People want a steady stream of high quality titles from a variety of genres and sources. Companies that don't have enough in the pipeline generate anxiety about their medium/long-term plans. Companies that announce too far in advance generate frustration with existing droughts.
You would be surprised what some others have posted.
I'm sure they did, many people are chicken littles, but in terms of actual serious, ongoing complaints, first party titles were never one of them.
I think some actual ongoing, structural questions are:
Software
- Will Nintendo produce software to appeal to <group x>? This would include releases in genres <xyz>, existing IPs <a> <b> <c>, and new IPs?
- Will Nintendo avoid droughts by having a constant pipeline of releases?
- Will third parties produce high quality ports or original content?
- When the new consoles come out, what will happen to Wii U?
- With certain "casual" genres having been partially or totally subsumed by mobile/social gaming--and we're seeing this with the weaker reception of Brain Training, Nintendogs, etc and a general collapse of the casual/low-end titles, including collapse of movie games, fewer licensed children games, what effect will this have on attach rates and general ecosystem health?
Hardware
- Is the Wii U a well-designed piece of hardware, or will certain bottlenecks hamper software through its lifetime?
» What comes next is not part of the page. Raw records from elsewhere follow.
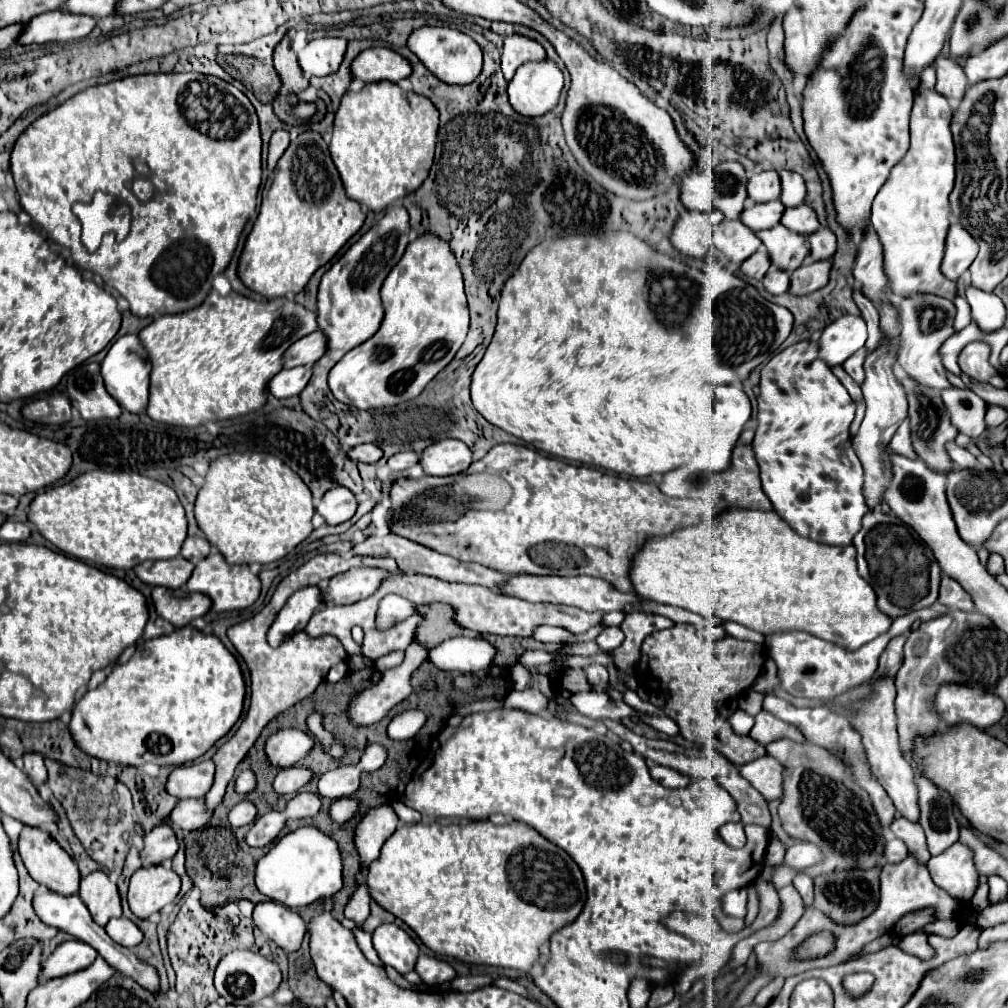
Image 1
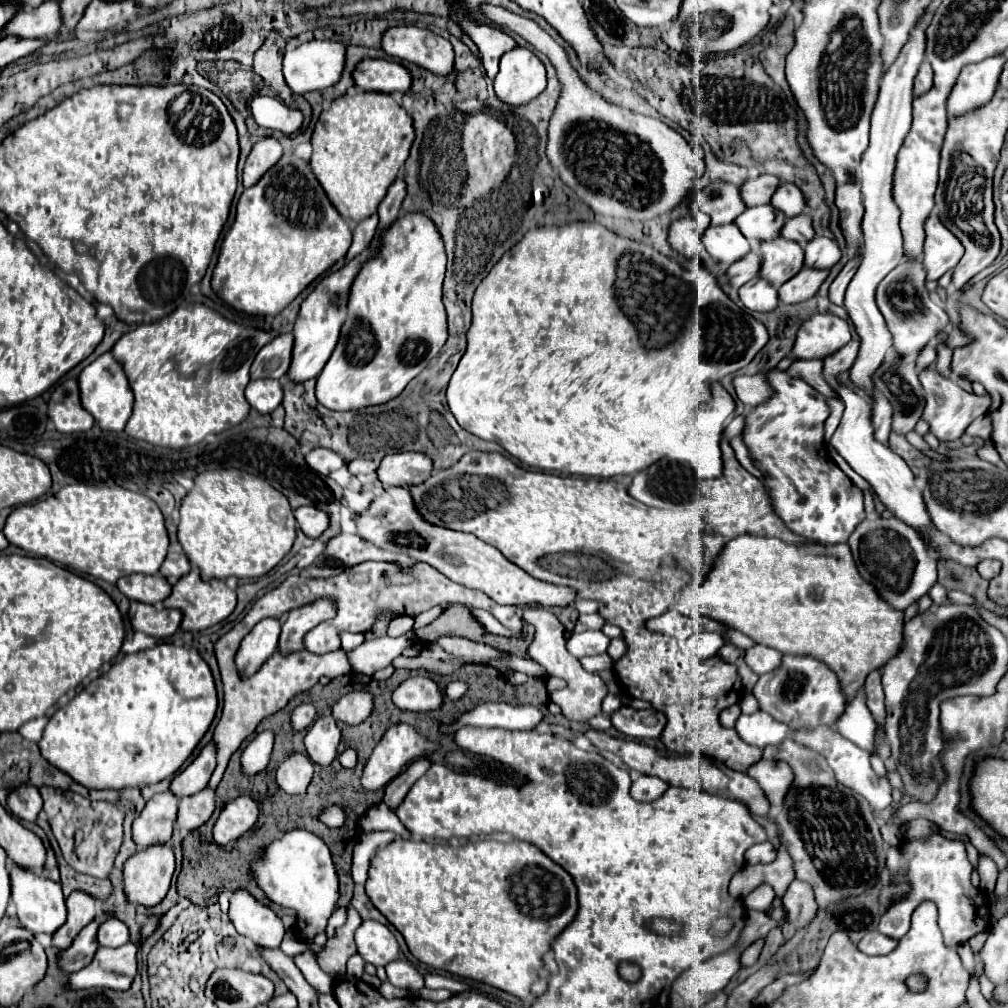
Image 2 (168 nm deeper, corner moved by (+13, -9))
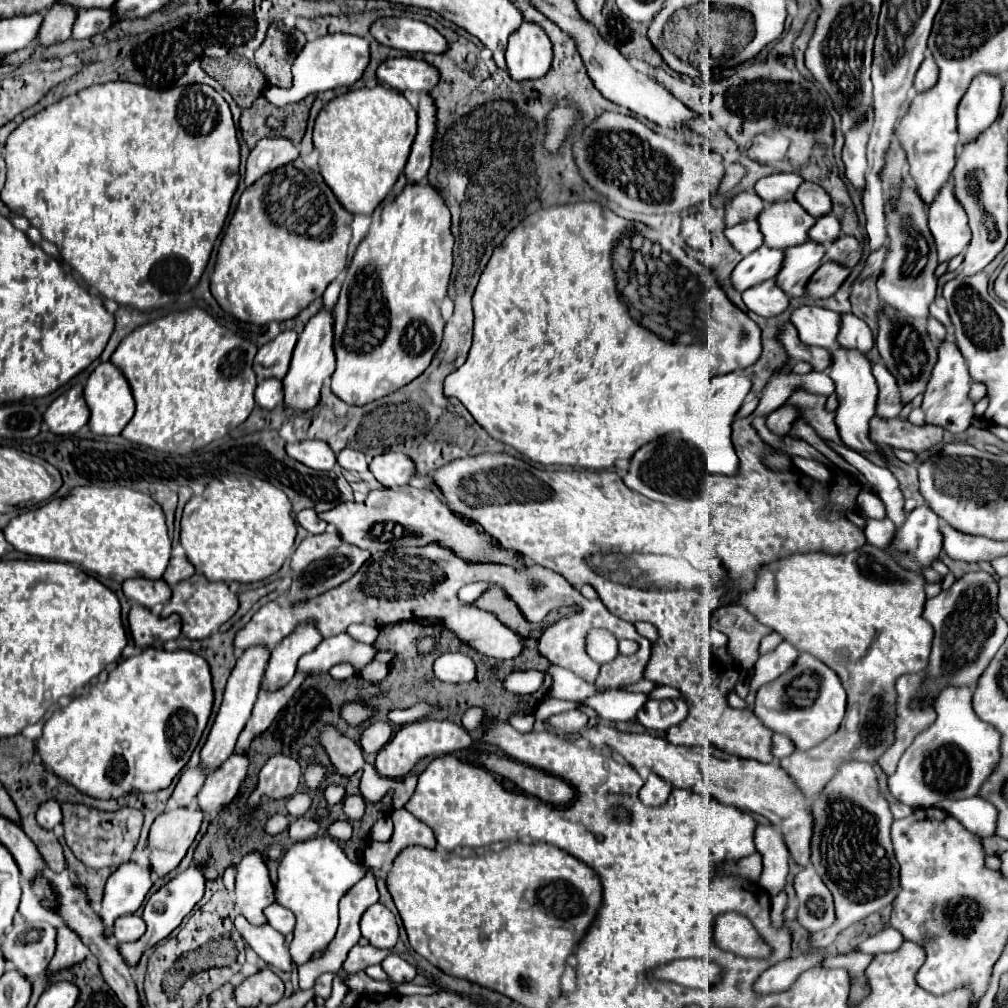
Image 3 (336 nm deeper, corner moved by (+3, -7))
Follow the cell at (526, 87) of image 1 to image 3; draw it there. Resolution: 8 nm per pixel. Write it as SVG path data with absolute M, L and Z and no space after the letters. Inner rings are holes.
M522 22L510 36L506 66L510 78L516 82L538 80L548 74L552 66L552 44L540 26Z

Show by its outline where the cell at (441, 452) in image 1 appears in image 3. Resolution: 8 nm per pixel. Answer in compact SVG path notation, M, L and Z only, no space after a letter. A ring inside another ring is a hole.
M384 452L376 456L370 462L370 470L380 484L390 488L410 484L412 476L416 474L416 466L412 464L412 458L404 456L402 452Z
Is it future-proof?
OS/Service Model
- Will Nintendo achieve best-of-breed or competitive service/OS features? This would include matchmaking, leaderboards, voice chat, friend interaction and chatting, demos, one-button purchase conversion, screenshot/video content, awareness of new and upcoming content, different purchase models (DLC, season pass, freemium models), ad-supported gaming,
- Will Nintendo attract digital content and present it in a consumer-friendly way? Why should I buy on Wii U instead of <other platforms>
Company
- As mobile/social exert significant downward price pressure on software, will Nintendo's margins decline? What will Nintendo be able to do to counter this?
- As a VERY Japanese company in a world where Japan is increasingly less relevant, is Nintendo missing certain connections or perspectives necessary to compete in a global marketplace? What are the effects of certain policies like pursuing 3rd party relations in Japan over US, having decision-making in JPN rather than US, apparent lack of interface with major middleware/engine providers, region locks, localization of first/thid party software?
- Does Nintendo understand how to leverage social media/mobile to promote their content?
I don't think "Is Nintendo going to keep releasing games?" or even "Is Nintendo going to keep releasing good, popular games?" were ever serious questions.